(RECORDED INFORMATION)

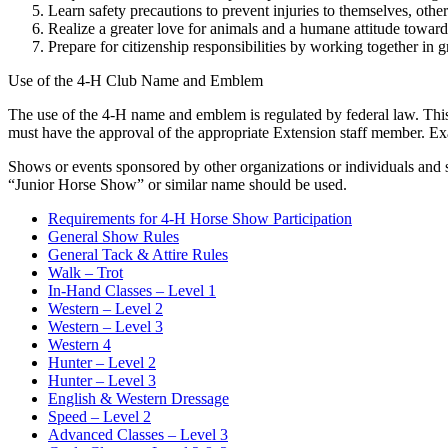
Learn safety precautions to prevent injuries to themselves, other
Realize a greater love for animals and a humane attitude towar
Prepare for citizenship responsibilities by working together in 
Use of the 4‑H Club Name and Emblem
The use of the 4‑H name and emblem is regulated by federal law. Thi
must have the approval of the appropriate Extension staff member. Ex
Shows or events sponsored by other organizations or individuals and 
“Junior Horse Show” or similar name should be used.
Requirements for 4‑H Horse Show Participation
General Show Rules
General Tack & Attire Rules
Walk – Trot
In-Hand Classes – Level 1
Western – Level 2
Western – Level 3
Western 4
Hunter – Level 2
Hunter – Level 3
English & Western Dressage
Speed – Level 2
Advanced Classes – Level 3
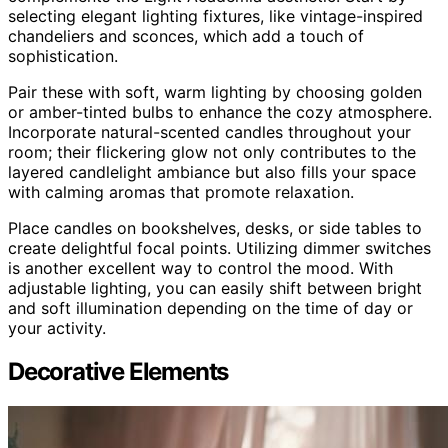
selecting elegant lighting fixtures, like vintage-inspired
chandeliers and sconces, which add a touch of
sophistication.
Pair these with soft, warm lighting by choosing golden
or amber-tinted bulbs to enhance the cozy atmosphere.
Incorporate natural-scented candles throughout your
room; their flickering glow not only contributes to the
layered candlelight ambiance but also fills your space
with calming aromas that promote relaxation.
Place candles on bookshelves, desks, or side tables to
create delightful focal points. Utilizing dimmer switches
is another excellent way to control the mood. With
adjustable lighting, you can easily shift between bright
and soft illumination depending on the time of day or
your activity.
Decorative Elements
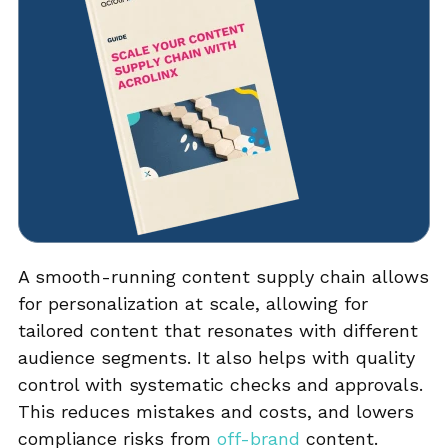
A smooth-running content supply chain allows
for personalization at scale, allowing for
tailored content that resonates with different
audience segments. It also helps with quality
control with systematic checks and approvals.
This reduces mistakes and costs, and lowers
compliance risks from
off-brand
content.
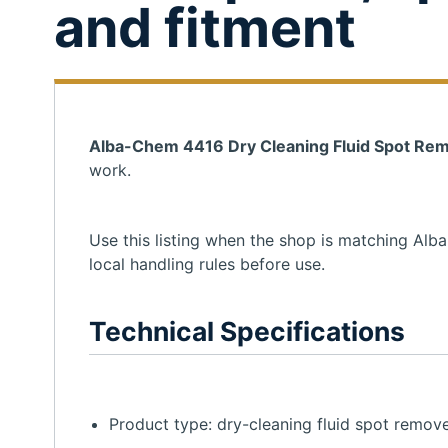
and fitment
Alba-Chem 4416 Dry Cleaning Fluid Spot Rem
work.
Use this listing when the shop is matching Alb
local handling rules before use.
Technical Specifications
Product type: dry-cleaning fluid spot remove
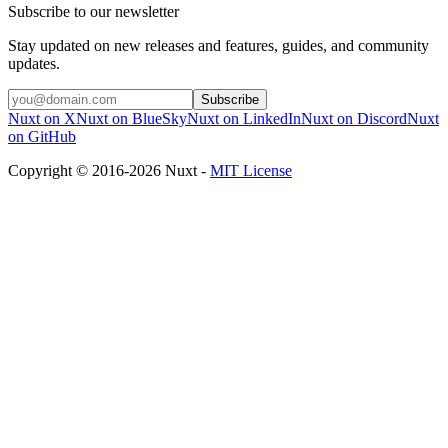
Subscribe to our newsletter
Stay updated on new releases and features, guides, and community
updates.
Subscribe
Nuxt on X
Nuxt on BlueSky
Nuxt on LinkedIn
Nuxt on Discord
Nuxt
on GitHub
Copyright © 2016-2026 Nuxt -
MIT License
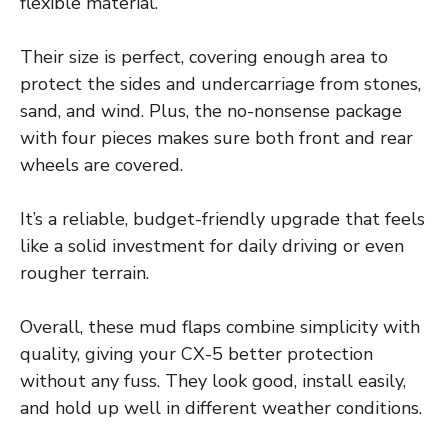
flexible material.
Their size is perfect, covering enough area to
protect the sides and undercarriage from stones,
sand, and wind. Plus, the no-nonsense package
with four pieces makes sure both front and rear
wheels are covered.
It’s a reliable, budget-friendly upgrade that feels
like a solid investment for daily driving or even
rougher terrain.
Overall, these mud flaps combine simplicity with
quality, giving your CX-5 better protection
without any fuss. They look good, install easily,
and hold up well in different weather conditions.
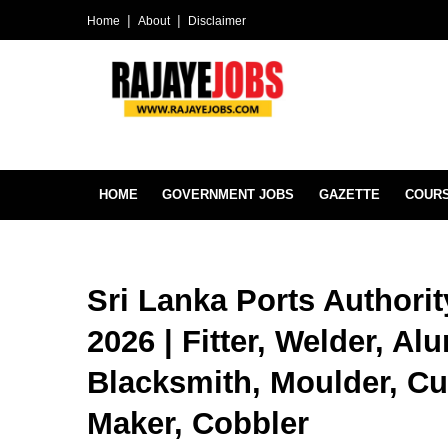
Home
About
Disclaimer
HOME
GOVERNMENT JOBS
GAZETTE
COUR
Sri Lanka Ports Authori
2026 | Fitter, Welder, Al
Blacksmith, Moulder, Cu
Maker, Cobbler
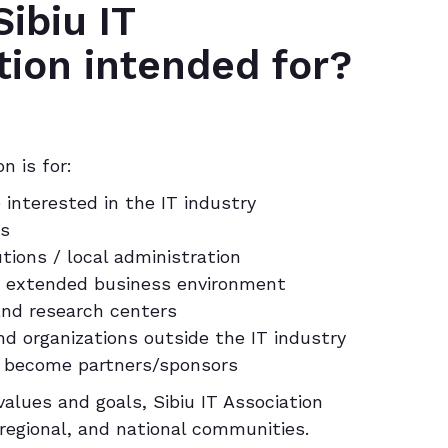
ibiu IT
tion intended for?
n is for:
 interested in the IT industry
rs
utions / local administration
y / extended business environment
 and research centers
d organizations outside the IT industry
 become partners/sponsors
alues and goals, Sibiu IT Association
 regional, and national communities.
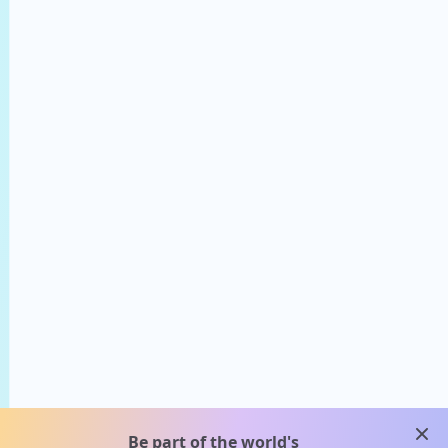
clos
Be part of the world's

(End RECORDED INFORMATION)
(RECORDED INFORMATION)

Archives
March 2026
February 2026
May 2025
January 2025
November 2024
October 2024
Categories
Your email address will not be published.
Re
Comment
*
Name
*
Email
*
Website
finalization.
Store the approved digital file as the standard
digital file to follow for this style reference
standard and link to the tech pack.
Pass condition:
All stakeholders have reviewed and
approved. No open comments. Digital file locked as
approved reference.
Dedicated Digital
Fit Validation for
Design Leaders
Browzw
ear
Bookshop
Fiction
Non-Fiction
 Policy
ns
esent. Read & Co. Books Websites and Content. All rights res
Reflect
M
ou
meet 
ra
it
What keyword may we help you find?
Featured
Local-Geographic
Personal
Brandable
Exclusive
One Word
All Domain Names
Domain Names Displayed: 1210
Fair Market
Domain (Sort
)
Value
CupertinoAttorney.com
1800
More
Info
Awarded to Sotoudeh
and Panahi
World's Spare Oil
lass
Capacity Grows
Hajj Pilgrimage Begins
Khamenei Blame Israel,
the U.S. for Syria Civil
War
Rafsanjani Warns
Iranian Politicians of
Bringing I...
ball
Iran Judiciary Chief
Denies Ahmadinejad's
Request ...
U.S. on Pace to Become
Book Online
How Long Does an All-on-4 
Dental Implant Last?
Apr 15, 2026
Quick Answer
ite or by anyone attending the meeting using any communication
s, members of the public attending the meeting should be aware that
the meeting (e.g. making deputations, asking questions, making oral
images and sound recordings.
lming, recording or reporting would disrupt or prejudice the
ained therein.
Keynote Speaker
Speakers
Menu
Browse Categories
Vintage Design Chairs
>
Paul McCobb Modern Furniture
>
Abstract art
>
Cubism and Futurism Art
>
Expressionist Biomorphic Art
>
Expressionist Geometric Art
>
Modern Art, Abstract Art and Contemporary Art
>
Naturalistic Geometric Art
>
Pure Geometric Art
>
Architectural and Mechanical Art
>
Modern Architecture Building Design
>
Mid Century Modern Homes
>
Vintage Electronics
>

(End RECORDED INFORMATION)
(RECORDED INFORMATION)

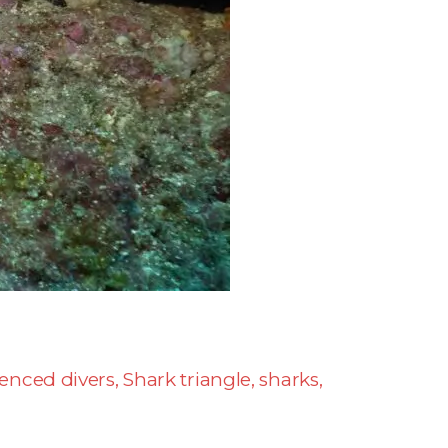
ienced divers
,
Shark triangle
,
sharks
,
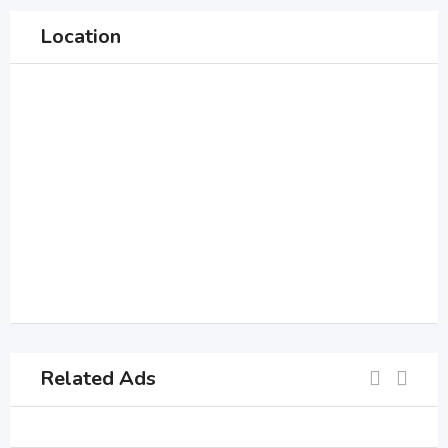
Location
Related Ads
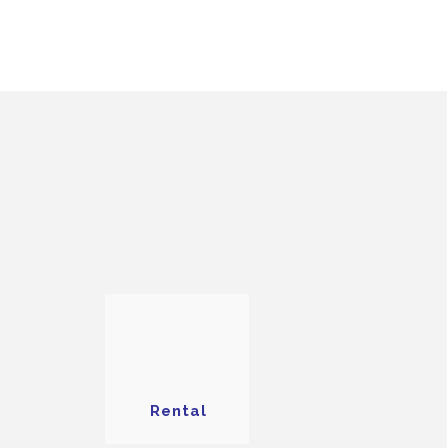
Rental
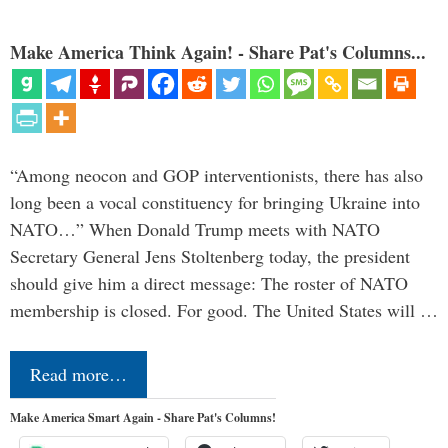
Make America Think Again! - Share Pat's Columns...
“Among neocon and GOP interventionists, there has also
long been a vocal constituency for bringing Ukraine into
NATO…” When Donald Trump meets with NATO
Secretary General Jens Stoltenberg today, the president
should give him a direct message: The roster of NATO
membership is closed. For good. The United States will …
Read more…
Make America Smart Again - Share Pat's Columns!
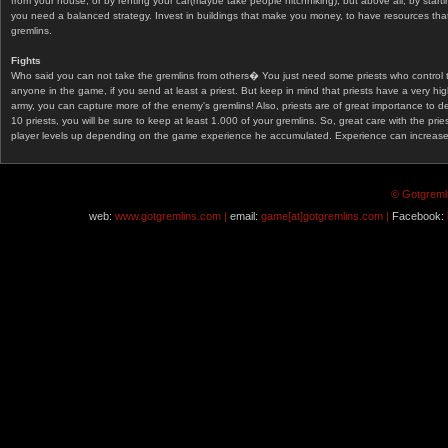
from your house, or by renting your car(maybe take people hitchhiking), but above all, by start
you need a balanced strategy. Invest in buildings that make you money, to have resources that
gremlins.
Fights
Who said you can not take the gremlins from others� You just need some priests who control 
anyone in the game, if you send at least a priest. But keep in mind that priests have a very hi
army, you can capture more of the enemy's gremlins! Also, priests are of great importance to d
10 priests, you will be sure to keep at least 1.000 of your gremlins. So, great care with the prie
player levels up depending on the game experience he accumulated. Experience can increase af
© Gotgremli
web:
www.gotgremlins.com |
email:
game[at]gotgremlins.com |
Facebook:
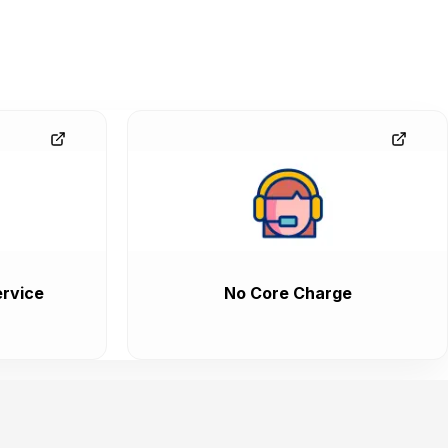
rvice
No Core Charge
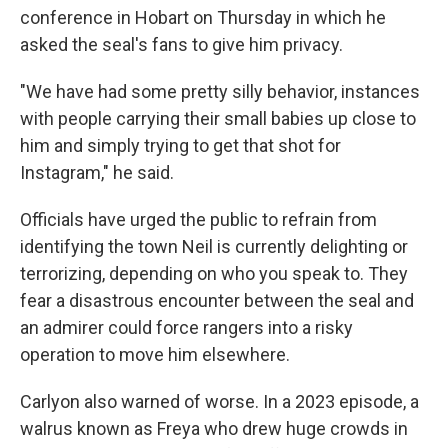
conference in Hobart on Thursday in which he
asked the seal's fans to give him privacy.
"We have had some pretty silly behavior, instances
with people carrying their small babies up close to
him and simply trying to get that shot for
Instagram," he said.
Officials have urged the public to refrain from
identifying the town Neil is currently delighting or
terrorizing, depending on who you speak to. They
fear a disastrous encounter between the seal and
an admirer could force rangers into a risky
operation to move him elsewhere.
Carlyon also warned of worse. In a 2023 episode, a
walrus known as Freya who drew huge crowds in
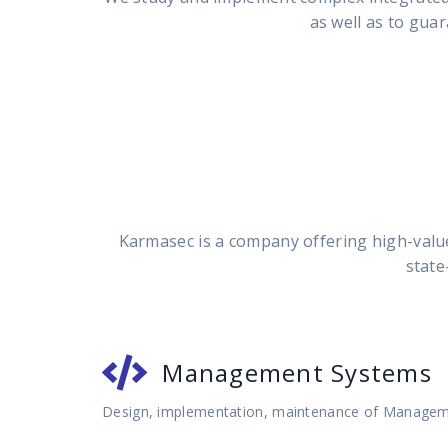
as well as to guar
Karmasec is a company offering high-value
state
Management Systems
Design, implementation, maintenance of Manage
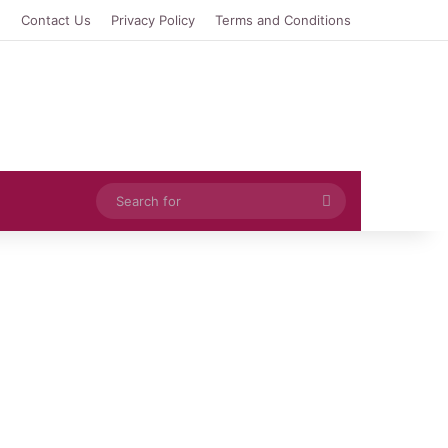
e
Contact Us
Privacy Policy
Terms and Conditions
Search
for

(End RECORDED INFORMATION)

WORK TO BE COMPLETED: Select, from the listing, all lines that include the word "need".

OUTPUT FOR THIS EXERCISE:
you need a balanced strategy. Invest in buildings that make you money, to have resources that
Who said you can not take the gremlins from others� You just need some priests who control 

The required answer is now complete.